The committee is also investigating a few exemptions to the sales tax for manufacturing businesses.

“To really look at not just the individual objects that are involved in manufacturing, but how all of those pieces fit together,” she said. “If an individual piece of manufacturing equipment is part of the entire manufacturing process, that would also be exempt from taxation.”

For what is perhaps the third biennium in a row, the committee is tackling changing the sales factor on how the state calculates corporate taxation.

Kornheiser said she is excited about the child care bill which passed out of the Human Services Committee last week. Kornheiser was one of the lead sponsors.

If passed by the Legislature, the bill would reduce the cost of childcare and increase the number of families eligible for state support. The bill will also make it easier for potential childcare professionals to enter the field and earn higher wages.

• Mrowicki, who serves on the House Committee on Government Operations, said the state “is dealing with three pandemics.”

COVID-19 is the first and biggest, Mrowicki said, with climate change and dealing with systemic racism looming equally large.

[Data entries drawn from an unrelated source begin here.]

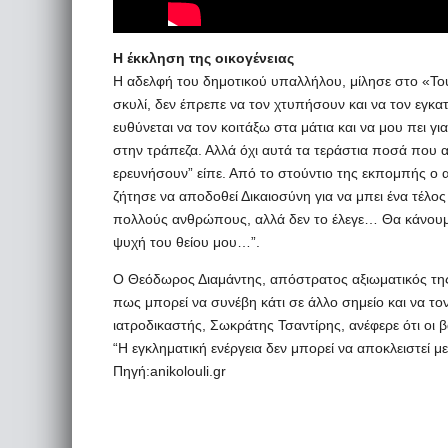
Η έκκληση της οικογένειας
Η αδελφή του δημοτικού υπαλλήλου, μίλησε στο «Τού
σκυλί, δεν έπρεπε να τον χτυπήσουν και να τον εγκ
ευθύνεται να τον κοιτάξω στα μάτια και να μου πει γι
στην τράπεζα. Αλλά όχι αυτά τα τεράστια ποσά που α
ερευνήσουν” είπε. Από το στούντιο της εκπομπής ο
ζήτησε να αποδοθεί Δικαιοσύνη για να μπει ένα τέλο
πολλούς ανθρώπους, αλλά δεν το έλεγε… Θα κάνουμε 
ψυχή του θείου μου…”.
Ο Θεόδωρος Διαμάντης, απόστρατος αξιωματικός της 
πως μπορεί να συνέβη κάτι σε άλλο σημείο και να τον
ιατροδικαστής, Σωκράτης Τσαντίρης, ανέφερε ότι οι 
“Η εγκληματική ενέργεια δεν μπορεί να αποκλειστεί με
Πηγή:anikolouli.gr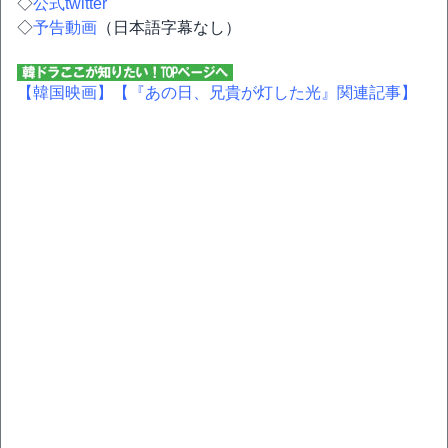
◇
公式twitter
◇
予告動画
（日本語字幕なし）
【韓国映画】
【『あの日、兄貴が灯した光』関連記事】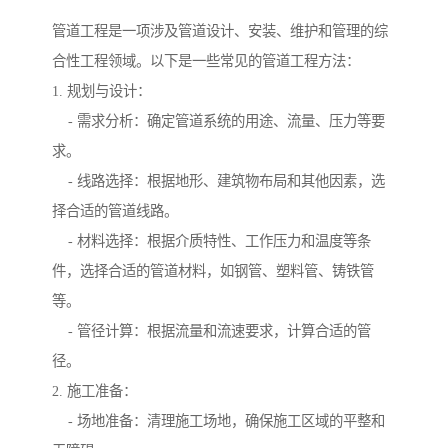
管道工程是一项涉及管道设计、安装、维护和管理的综
合性工程领域。以下是一些常见的管道工程方法：
1. 规划与设计：
- 需求分析：确定管道系统的用途、流量、压力等要
求。
- 线路选择：根据地形、建筑物布局和其他因素，选
择合适的管道线路。
- 材料选择：根据介质特性、工作压力和温度等条
件，选择合适的管道材料，如钢管、塑料管、铸铁管
等。
- 管径计算：根据流量和流速要求，计算合适的管
径。
2. 施工准备：
- 场地准备：清理施工场地，确保施工区域的平整和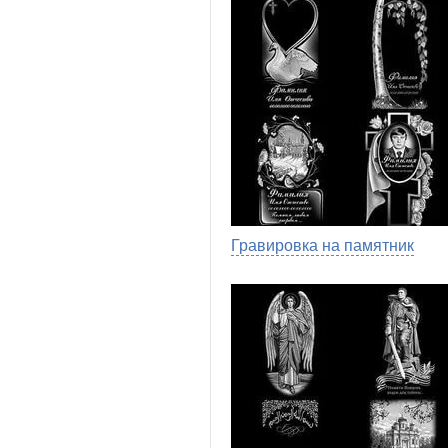
Гравировка на памятник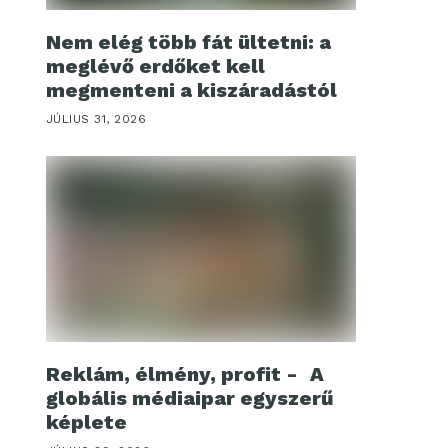
Nem elég több fát ültetni: a
meglévő erdőket kell
megmenteni a kiszáradástól
JÚLIUS 31, 2026
Reklám, élmény, profit - A
globális médiaipar egyszerű
képlete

The Legislature is moving forward with its climate change work, he said. Last year it created the Global Solutions Council with will set emissions and other standards for the state to meet. The state is also expanding programs such as weatherization.

Not addressing systemic racism will hurt businesses in the long term, Mrowicki said. “The nation is changing. Vermont is changing.”

He said that 16 percent of the students at Brattleboro Union High School are persons of color, “a huge change from years ago.”

Mrowicki said he and fellow representative, Sara Coffey, D-Guilford, are working with Curtiss Reed Jr., Executive Director of the Vermont Partnership for Fairness and Diversity, to “make business easier and better for people of color in Vermont.”

“Curtiss Reed has been saying for years that if we did better outreach to people of color in urban areas so they see that Vermont can be a welcoming place, we would be able to bring a lot of qualified people to Vermont,” he said.

• Rep. Laura Sibilia, I-Dover, is vice-chair of the House Committee on Energy and Technology, and said she continues to be focused on expanding broadband internet to underserved areas of Windham County.

This year, her excitement goes to H.360, which builds on the Legislature's previous broadband work.

“In 2019, I like to say, we essentially said to Vermonters: 'No one is coming to save you; we do not have the funds to do this,'” she said. Out of that realization grew legislation to support Communications Union Districts (CUDs) to provide a model of community broadband.

In 2021, Sibilia said H.360 adds more tools to the community toolbox to expand and accelerate the CUD model. For example, the legislation adds personnel to the Department of Public Service to help new CUDs.

The estimated 300 volunteers working on these models statewide have told the Legislature that they need help with funding and implementing their CUD plans, she said.